If the city is offering financing for you to hook up to their system I would explore that fully. It would be paid for on your annual property tax bill. You may want to ask about a variance to buy the time necessary until the hook up can be completed. That way you don’t have to pay for a bunch of improvements to a package plant only to have them ripped out in 3 to 5 years.
For the existing package plant, contact the OEM and see if they will send out their inspector to look at it as part of your DD. You should be able to find that company easily online.
EPA is a Pandora box for wells and septic tanks systems. You CAN NOT plan on their next moves any more than our government regulating out coal-fired power plants and most people in the past 3 years have seen their electrical rates increase 25% and in the next five years 30% more. Our government by regulations is determined to deal with only large entities like Wal-Mart and large cities and smaller entities will be forced to unite with similar entities to spread the costs of testing, regulation, and TRYING to stay in compliance. Small time operations will strangled and our government does not care. For instance when a Lowe’s comes to town the city father’s give a 20 year tax abatement and all sorts of concessions to have them whereas a small True Value store receives Nothing.
Generally, the EPA will leave the implementation of regulations to the locals. Yes, nitrates are an issue because of the blue-baby syndrome. A city will not commit to running sewer lines or whatever until they have the funding in hand. This keeps them from having to handle lots of complaints.As for the coal fired plants, they need shutdowns and major overhauls periodically. That is the time to convert them to natural gas but to do so they need to get commitments from gas suppliers and have pipeline(s) run to them. Many of the existing distribution pipelines are maxed out, we saw this play out in the winter of 2013-14. But I digress.Enough on the EPA. Do your homework so that you have a complete handle on everything. My own opinion is that this MHP be a real good purchase if it’s done right.
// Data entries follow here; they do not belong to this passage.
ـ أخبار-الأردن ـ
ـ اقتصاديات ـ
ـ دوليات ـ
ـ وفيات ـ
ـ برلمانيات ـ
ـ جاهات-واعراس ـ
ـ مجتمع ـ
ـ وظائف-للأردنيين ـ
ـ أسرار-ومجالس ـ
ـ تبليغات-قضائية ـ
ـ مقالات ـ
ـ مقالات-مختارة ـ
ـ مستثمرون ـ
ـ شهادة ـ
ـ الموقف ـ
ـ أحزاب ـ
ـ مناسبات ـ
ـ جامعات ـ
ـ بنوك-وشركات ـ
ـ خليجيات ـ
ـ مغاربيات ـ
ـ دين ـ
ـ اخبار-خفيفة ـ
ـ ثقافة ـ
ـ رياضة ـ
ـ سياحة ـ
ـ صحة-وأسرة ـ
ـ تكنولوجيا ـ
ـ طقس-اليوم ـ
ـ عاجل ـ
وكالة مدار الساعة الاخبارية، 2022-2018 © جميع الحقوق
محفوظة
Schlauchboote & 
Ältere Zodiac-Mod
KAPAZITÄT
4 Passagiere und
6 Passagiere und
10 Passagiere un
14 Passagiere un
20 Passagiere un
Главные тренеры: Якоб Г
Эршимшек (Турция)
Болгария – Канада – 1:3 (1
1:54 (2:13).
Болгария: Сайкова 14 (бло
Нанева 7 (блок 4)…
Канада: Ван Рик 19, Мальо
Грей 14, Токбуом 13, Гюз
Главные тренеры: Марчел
That is, bought at a favorable price and cap rate in the path of progress of a jurisdiction in which you will be able to connect to public utilities in the near future.Jim Allen
The reality is that we can not fight government nor can park owners ignore the safety issues related to providing safe drinking water and taking the necessary steps to insure septic is properly treated.These are simply the costs of doing business and accept the fact that the cost must be passed on to the tenants. We charge a separate monthly fee to cover all costs associated with maintaining water and septic. By having a separate fee all parties, tenants, owners and government, recognise the fact that the end user is ultimately responsible for the costs. This is simply the cost for residents choosing to live in a community. We as home owners living in a subdivision also pay a monthly municipal fee for water and sewer. There is no difference.
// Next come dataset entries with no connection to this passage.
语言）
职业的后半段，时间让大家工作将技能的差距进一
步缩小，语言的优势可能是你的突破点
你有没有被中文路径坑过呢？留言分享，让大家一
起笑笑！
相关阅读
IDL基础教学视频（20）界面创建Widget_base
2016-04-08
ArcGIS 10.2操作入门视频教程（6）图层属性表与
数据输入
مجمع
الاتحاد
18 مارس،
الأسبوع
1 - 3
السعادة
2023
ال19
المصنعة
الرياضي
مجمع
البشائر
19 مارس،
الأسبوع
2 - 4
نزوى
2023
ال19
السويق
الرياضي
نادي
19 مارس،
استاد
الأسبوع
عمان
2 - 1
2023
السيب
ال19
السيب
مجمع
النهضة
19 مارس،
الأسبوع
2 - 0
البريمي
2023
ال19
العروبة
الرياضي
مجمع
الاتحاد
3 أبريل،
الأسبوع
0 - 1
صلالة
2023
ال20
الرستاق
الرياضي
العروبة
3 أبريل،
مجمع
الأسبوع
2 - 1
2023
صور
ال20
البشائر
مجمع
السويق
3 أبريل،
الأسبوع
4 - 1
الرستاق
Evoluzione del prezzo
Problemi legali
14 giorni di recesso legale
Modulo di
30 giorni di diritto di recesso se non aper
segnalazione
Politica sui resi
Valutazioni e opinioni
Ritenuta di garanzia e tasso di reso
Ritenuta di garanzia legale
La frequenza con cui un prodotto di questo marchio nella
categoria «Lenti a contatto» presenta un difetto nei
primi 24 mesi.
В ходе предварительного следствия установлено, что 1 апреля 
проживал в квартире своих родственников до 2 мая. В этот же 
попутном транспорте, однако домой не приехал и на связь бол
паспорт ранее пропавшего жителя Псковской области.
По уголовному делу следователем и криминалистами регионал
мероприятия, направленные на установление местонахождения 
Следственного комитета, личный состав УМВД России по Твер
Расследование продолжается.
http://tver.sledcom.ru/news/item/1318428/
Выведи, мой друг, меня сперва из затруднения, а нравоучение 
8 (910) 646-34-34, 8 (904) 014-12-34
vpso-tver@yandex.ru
Packaging plants do not cost $100,000 to $200,000, but more like $500,000 to $750,000 in most cases (we have bid out a ton of them over time). Packaging plants work fine, but the worry about what happens if they break is what causes the problems (as well as paying for it). In a typical scenario, if you take the cost of city sewer, and subtract the much lower cost of operating the packaging plant, the difference is the amount you need to save every month to ultimately pay for the replacement of the packaging plant. However, that’s the amount you need to save from the day you build the packaging plant. Instead, most people buy parks where the plant is 20 years old and they are therefore 20 years behind on their savings. If they then sell the park 10 years later – without the plant failing and being replaced – the new owner is 30 years behind on their savings when it ultimately goes bad. It’s this game of “musical chairs” that causes the final owner to get destroyed. You should never buy a packaging plant unless you have a game plan to handle its demise and, if you can’t afford that worst case scenario, stay clear of them.